Goal of the exercise:
Repeat the lines from the one containing "For the question" through the last line of the data, exactly, pictures omitted.

Segment Open

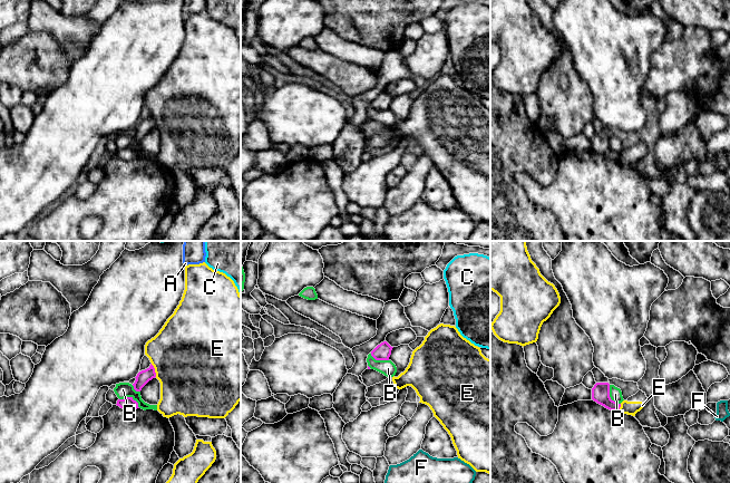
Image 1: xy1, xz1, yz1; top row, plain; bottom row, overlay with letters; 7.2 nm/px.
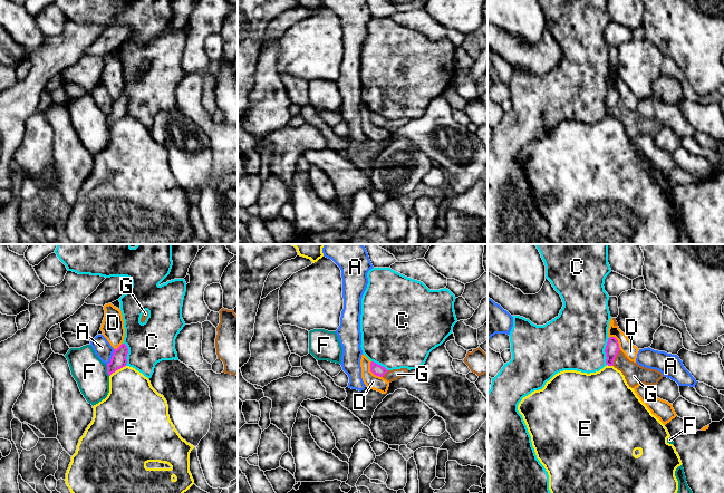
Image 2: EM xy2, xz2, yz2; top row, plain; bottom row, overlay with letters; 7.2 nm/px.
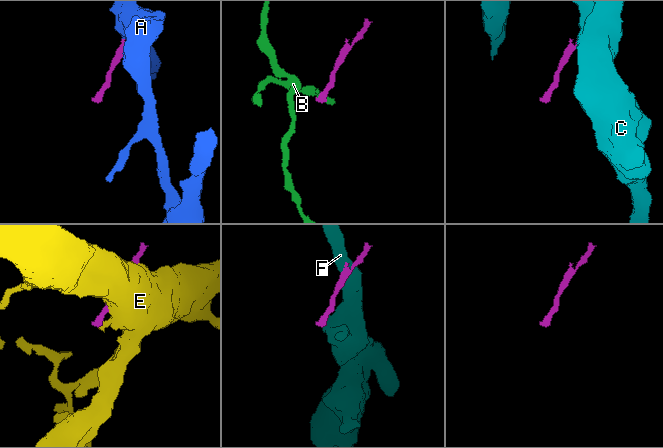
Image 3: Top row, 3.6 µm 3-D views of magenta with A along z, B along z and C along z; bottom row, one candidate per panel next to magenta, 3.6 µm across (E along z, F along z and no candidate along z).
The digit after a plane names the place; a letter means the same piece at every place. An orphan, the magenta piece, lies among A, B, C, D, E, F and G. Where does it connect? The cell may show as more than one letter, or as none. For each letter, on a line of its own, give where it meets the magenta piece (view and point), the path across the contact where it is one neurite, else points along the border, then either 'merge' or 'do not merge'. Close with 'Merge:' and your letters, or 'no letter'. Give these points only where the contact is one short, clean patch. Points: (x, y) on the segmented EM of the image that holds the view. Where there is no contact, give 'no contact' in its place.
A: xy2 (112, 357) | do not merge
B: xy1 (130, 397) | along xy1 (119, 398), (132, 397), (139, 407) | do not merge
C: yz2 (605, 351) | along yz2 (609, 338), (605, 349), (606, 364) | do not merge
D: xz2 (372, 371) | along xz2 (370, 361), (370, 370), (382, 377) | do not merge
E: xy2 (117, 369) | do not merge
F: xy2 (107, 370) | along xy2 (106, 365), (106, 371), (109, 375) | do not merge
G: yz2 (615, 357) | across yz2 (611, 349), (615, 357), (635, 374) | merge
Merge: G

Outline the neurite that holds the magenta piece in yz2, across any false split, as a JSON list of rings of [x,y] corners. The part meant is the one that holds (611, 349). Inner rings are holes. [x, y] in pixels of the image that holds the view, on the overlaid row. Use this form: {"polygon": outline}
{"polygon": [[[615,337],[608,339],[606,349],[606,364],[614,366],[622,373],[629,387],[634,388],[638,384],[655,386],[664,377],[656,369],[650,369],[630,361],[620,350],[618,340]]]}

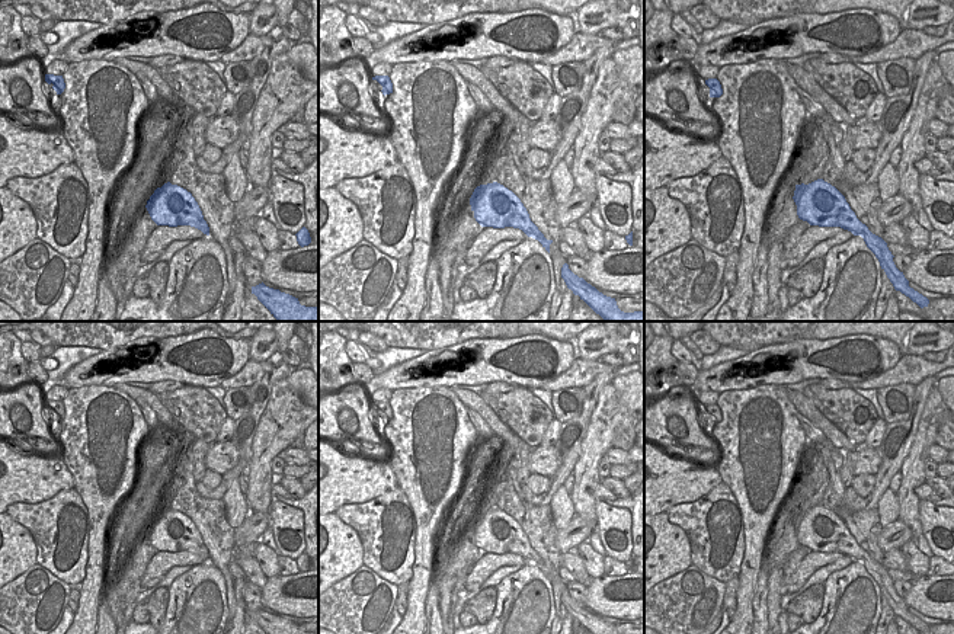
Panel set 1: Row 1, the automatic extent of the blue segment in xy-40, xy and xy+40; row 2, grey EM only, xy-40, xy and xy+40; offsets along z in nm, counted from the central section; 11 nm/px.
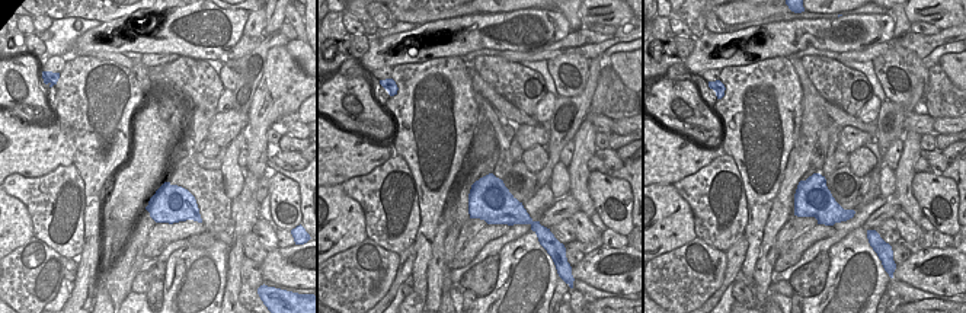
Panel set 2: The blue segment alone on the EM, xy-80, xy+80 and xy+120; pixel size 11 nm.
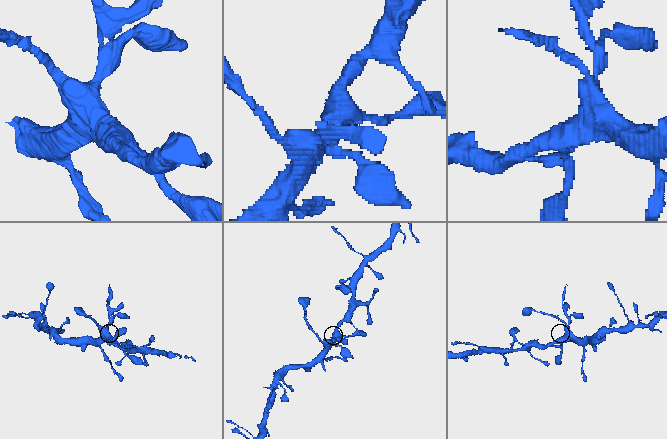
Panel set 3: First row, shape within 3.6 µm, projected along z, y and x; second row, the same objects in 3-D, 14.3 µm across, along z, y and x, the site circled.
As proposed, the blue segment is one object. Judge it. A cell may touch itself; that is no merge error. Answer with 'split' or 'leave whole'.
leave whole

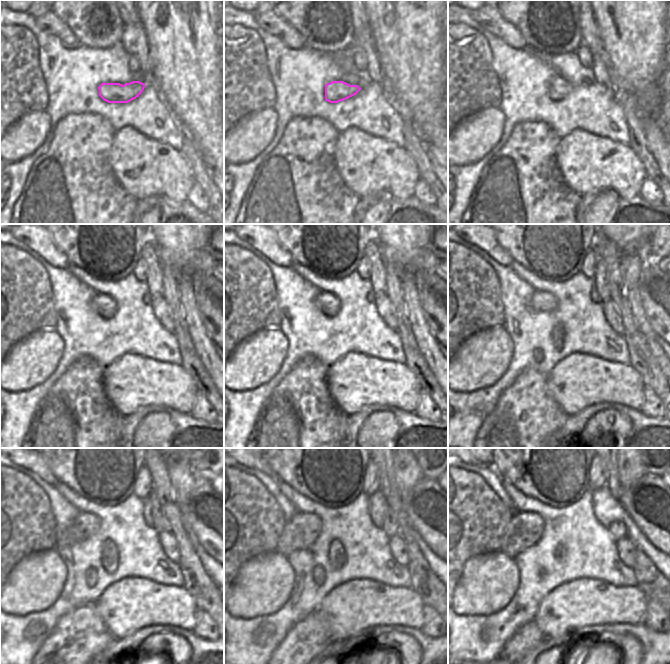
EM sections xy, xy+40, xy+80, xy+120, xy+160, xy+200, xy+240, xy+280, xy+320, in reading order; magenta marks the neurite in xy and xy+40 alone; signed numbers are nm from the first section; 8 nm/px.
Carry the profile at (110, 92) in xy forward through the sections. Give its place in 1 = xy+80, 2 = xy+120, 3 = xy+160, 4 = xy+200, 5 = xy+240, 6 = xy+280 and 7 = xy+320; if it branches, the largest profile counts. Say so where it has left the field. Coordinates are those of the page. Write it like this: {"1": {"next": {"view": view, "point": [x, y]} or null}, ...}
{"1": {"next": {"view": "xy+80", "point": [559, 88]}}, "2": {"next": {"view": "xy+120", "point": [105, 306]}}, "3": {"next": {"view": "xy+160", "point": [327, 303]}}, "4": {"next": {"view": "xy+200", "point": [541, 300]}}, "5": {"next": {"view": "xy+240", "point": [85, 525]}}, "6": {"next": {"view": "xy+280", "point": [302, 530]}}, "7": {"next": {"view": "xy+320", "point": [524, 530]}}}

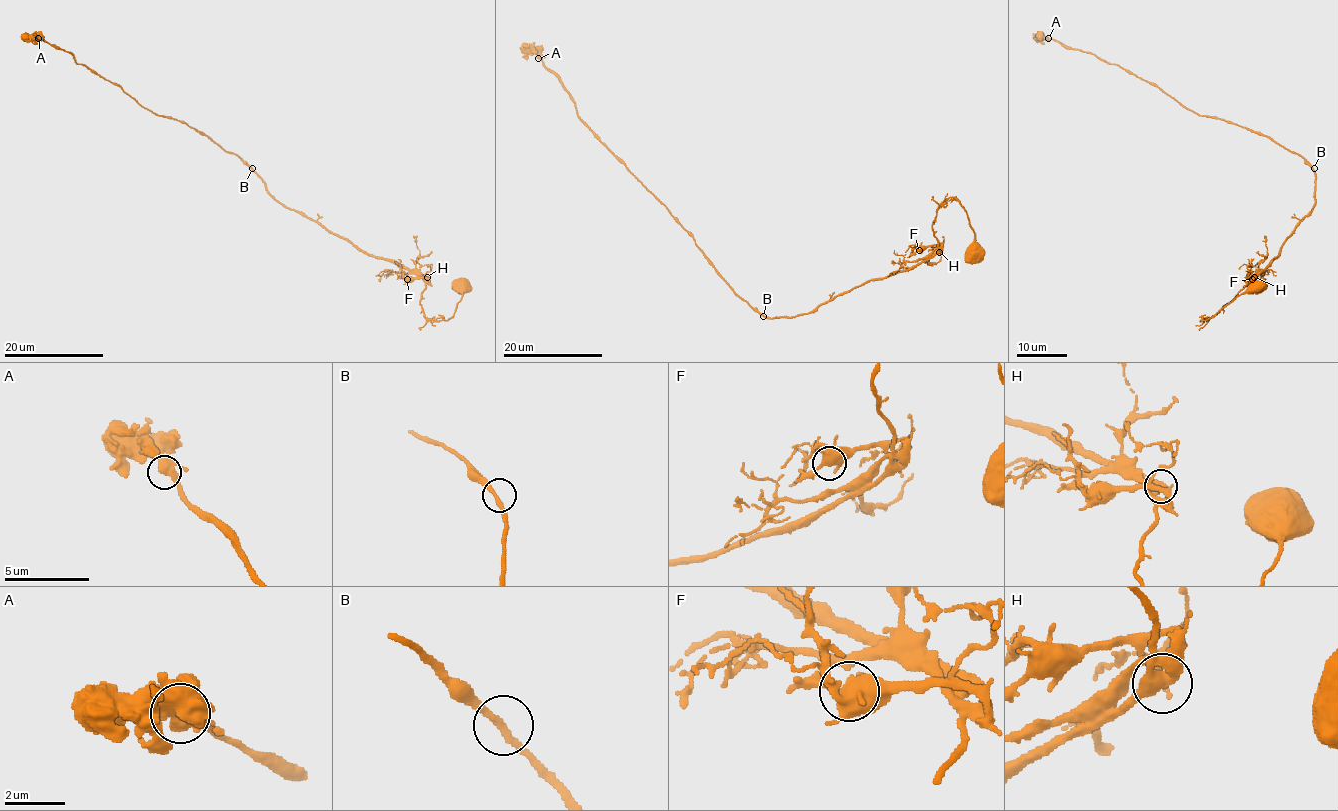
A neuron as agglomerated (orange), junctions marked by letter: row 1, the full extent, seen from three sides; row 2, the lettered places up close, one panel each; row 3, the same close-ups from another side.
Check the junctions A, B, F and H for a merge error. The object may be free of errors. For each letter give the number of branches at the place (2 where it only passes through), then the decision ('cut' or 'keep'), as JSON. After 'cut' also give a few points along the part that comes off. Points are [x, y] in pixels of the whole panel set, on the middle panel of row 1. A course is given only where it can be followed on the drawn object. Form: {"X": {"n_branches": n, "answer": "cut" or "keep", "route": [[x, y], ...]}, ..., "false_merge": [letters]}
{"A": {"n_branches": 3, "answer": "keep"}, "B": {"n_branches": 2, "answer": "keep"}, "F": {"n_branches": 2, "answer": "keep"}, "H": {"n_branches": 2, "answer": "keep"}, "false_merge": []}

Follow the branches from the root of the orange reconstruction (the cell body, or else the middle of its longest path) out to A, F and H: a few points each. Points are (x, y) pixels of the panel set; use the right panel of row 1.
A: (1312, 168), (1301, 156), (1269, 137), (1219, 118), (1199, 116), (1132, 72), (1048, 38)
F: (1312, 168), (1313, 207), (1285, 239), (1272, 261), (1247, 277), (1252, 279)
H: (1312, 168), (1313, 207), (1285, 239), (1280, 253), (1254, 277)

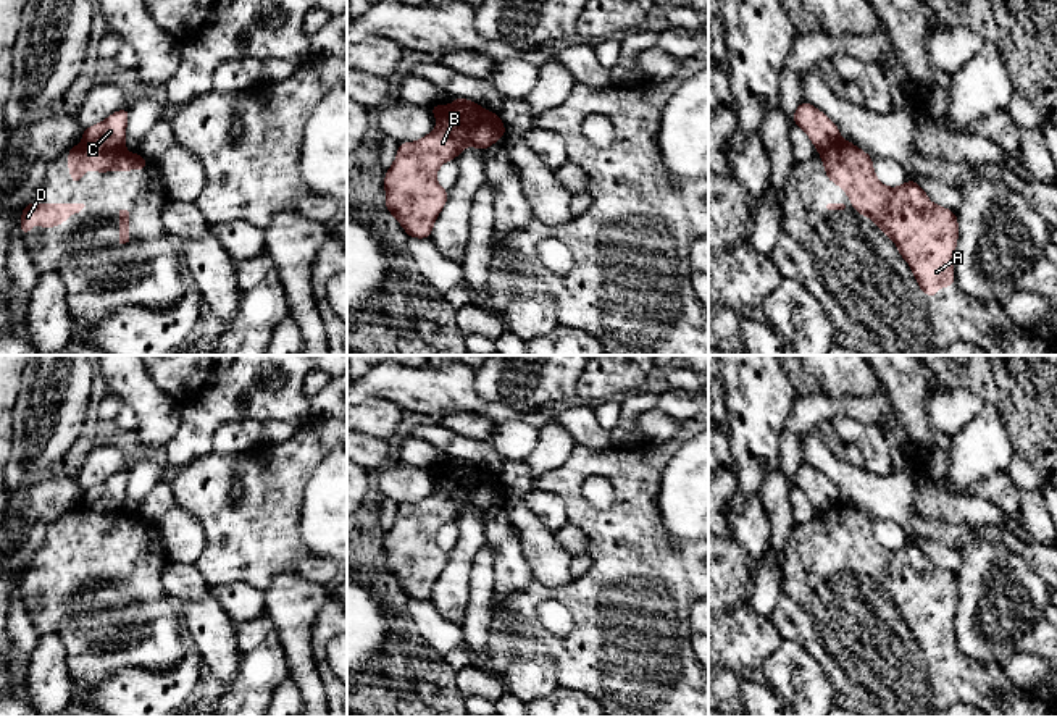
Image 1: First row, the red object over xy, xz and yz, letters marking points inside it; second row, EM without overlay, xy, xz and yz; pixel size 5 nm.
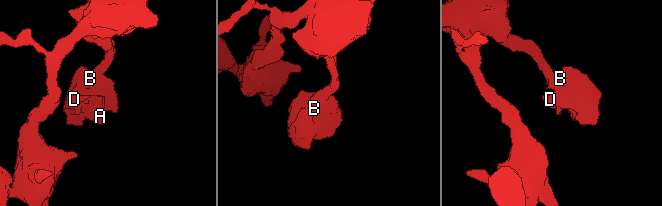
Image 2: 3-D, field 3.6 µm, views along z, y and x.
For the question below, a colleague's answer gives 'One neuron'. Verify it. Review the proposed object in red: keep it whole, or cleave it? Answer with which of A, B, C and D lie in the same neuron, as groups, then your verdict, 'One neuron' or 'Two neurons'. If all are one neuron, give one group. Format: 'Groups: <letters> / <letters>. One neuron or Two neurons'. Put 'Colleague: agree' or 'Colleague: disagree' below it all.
Groups: A B D / C. Two neurons
Colleague: disagree

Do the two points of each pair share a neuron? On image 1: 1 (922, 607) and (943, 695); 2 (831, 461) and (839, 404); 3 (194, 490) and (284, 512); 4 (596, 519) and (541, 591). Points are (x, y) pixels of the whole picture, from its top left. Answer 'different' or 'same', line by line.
1: same
2: different
3: same
4: same

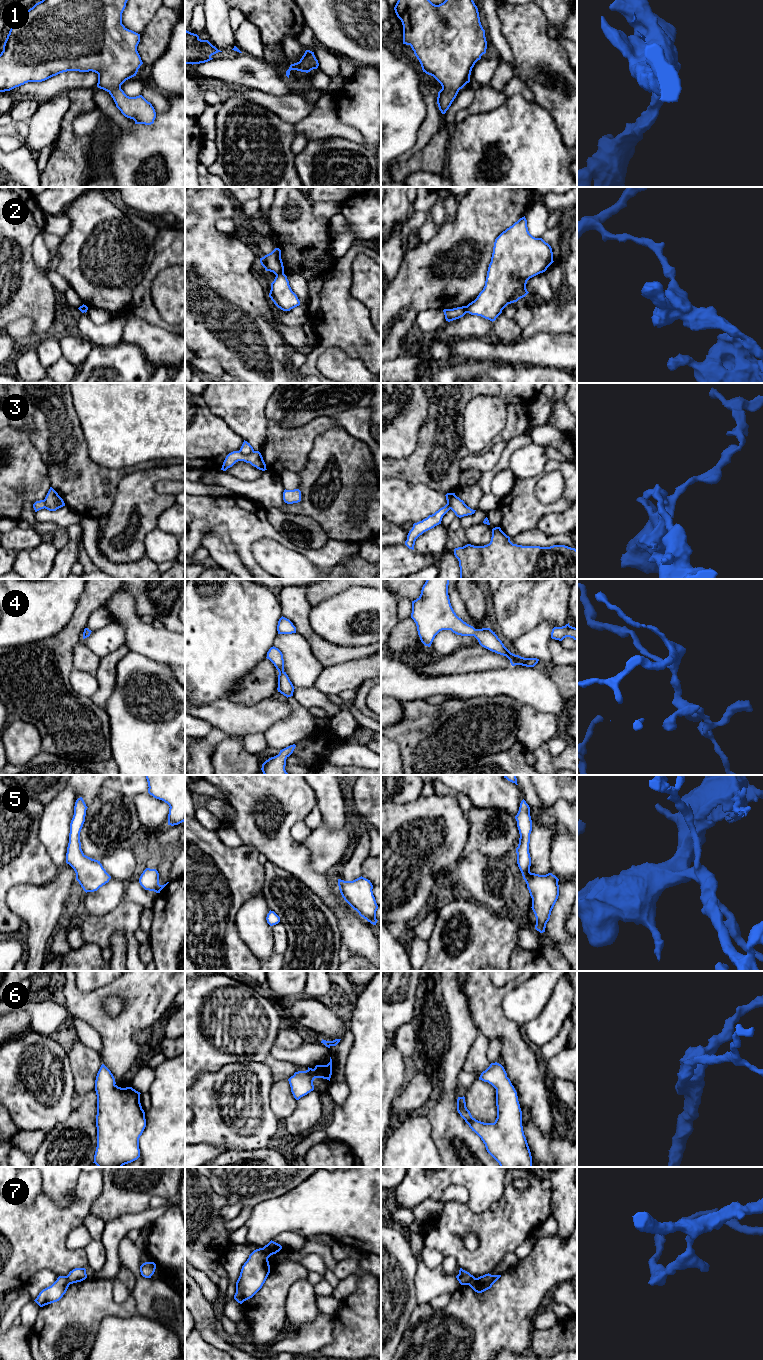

Segment Closed

Response:
For the question below, a colleague's answer gives 'One neuron'. Verify it. Review the proposed object in red: keep it whole, or cleave it? Answer with which of A, B, C and D lie in the same neuron, as groups, then your verdict, 'One neuron' or 'Two neurons'. If all are one neuron, give one group. Format: 'Groups: <letters> / <letters>. One neuron or Two neurons'. Put 'Colleague: agree' or 'Colleague: disagree' below it all.
Groups: A B D / C. Two neurons
Colleague: disagree

Do the two points of each pair share a neuron? On image 1: 1 (922, 607) and (943, 695); 2 (831, 461) and (839, 404); 3 (194, 490) and (284, 512); 4 (596, 519) and (541, 591). Points are (x, y) pixels of the whole picture, from its top left. Answer 'different' or 'same', line by line.
1: same
2: different
3: same
4: same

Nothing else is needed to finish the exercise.